The fiscal bite is yet to be felt by some museums, but NEMO has found that larger museums and attractions in tourist-rich areas have reported a loss of income between 75% and 80% – with weekly deficits in the hundreds of thousands.

The dust will have to settle before economic pain is truly understood, but the pivotal role museums and the wider cultural sector have played in supporting an isolated public is highlighted as a significant positive in the research.

“Museums have been quick and pro-active in their response to the pandemic. They have shifted their focus to addressing needs within their communities in this situation,” NEMO states.

“From donating masks and gloves to hospitals, to collecting objects and stories of people to preserve and learn from this moment, increasing digital services, sharing collections, offering digital tools, and increasing digital services to engage and comfort people staying at home.”

While asserting “there is no fast track back to normal”, NEMO encourages the sector to avoid targeting previous normality as the post-pandemic goal. Departing traditional working methods and preparing stronger emergency planning are among the recommendations, with fully embracing digital the report’s key battle cry.

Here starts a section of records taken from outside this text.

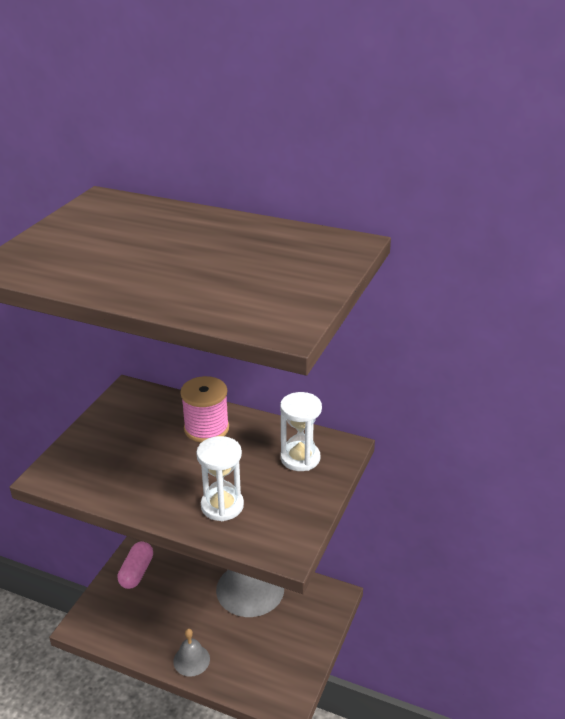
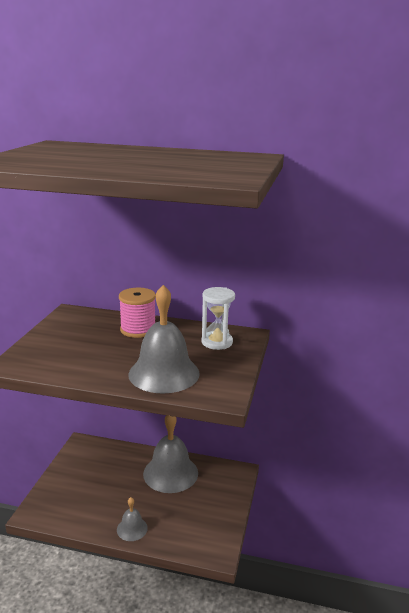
camera: 10 degrees left, 10 degrees down
pink capsule [118,541,153,589] -> none
white hourglass [196,436,244,521] -> grey bell [128,285,200,394]

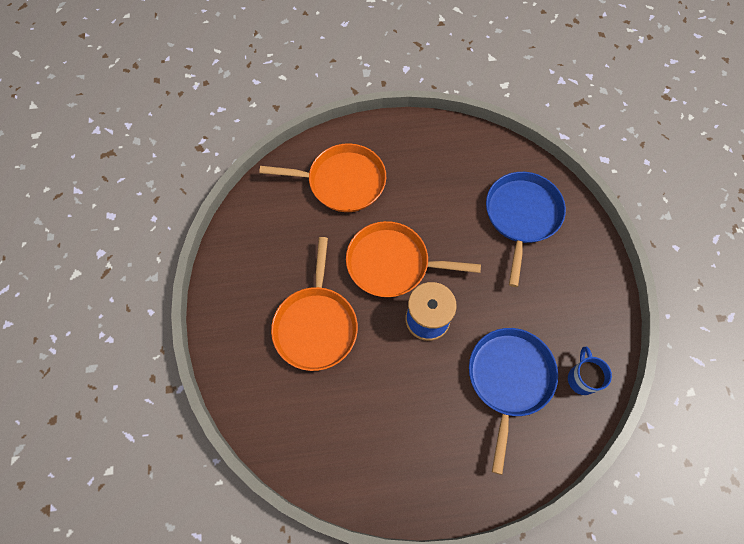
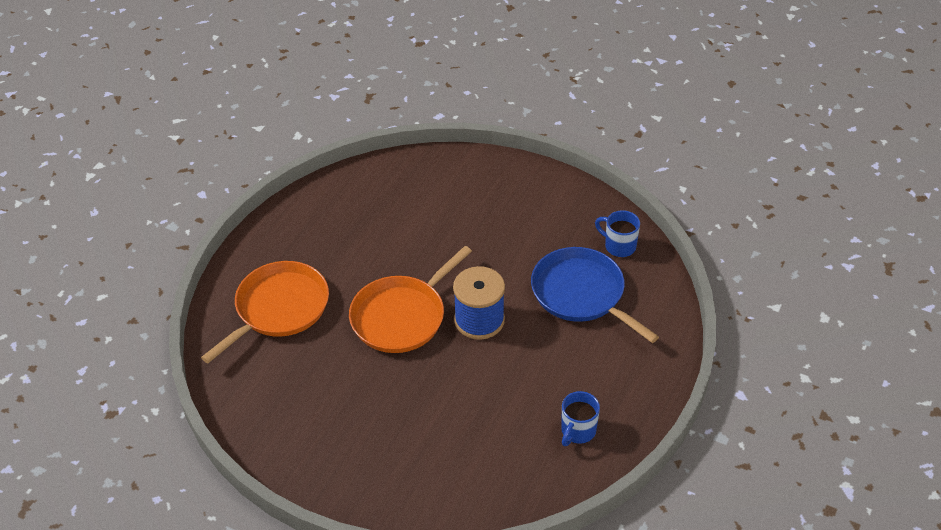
camera: 55 degrees left, 20 degrees down
orange pan [271,237,358,371] -> none
blue pan [486,172,566,287] -> none
none -> blue mug [561,391,600,446]

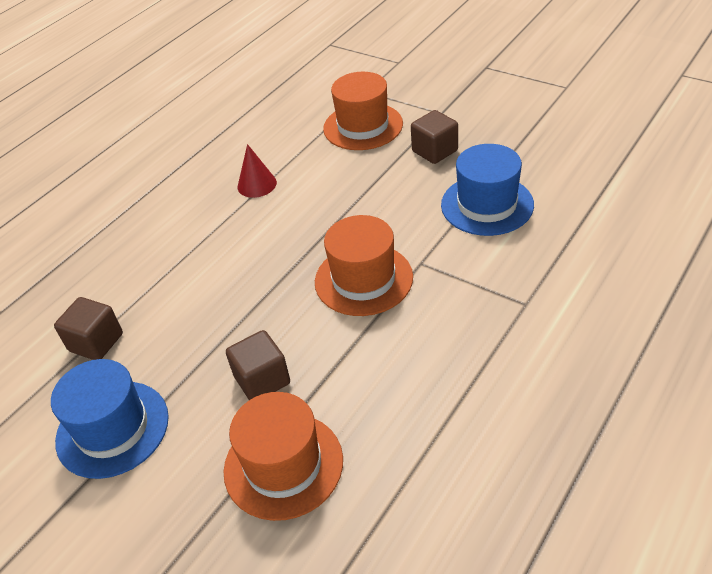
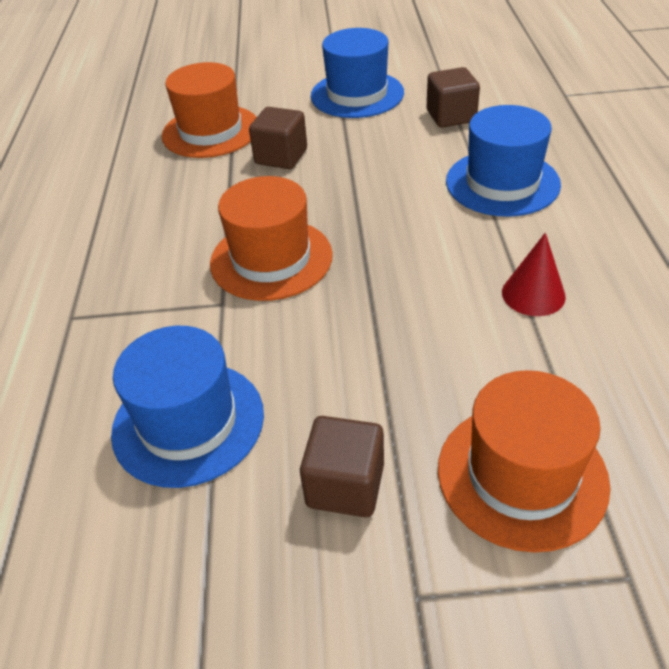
camera: 140 degrees right, 0 degrees up
none -> blue hat [446,105,561,217]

NEMO states that far from being “a distant promise or a source of untapped potential”, digital is essential for museums’ success in future – just as has been the case through lockdown. To deliver this, NEMO asks stakeholders to tailor future budgets and strategies to allow for investments in digital offers, services and infrastructures.

“We must learn from this crisis in order to effectively respond, mitigate, adapt and integrate,” the findings state. “We urge governments to invest in Europe’s cultural heritage in the future, to support what binds us together, while so many other things drive us apart. Museums might not change the world, but museums at their best can show what humanity can do at its best.”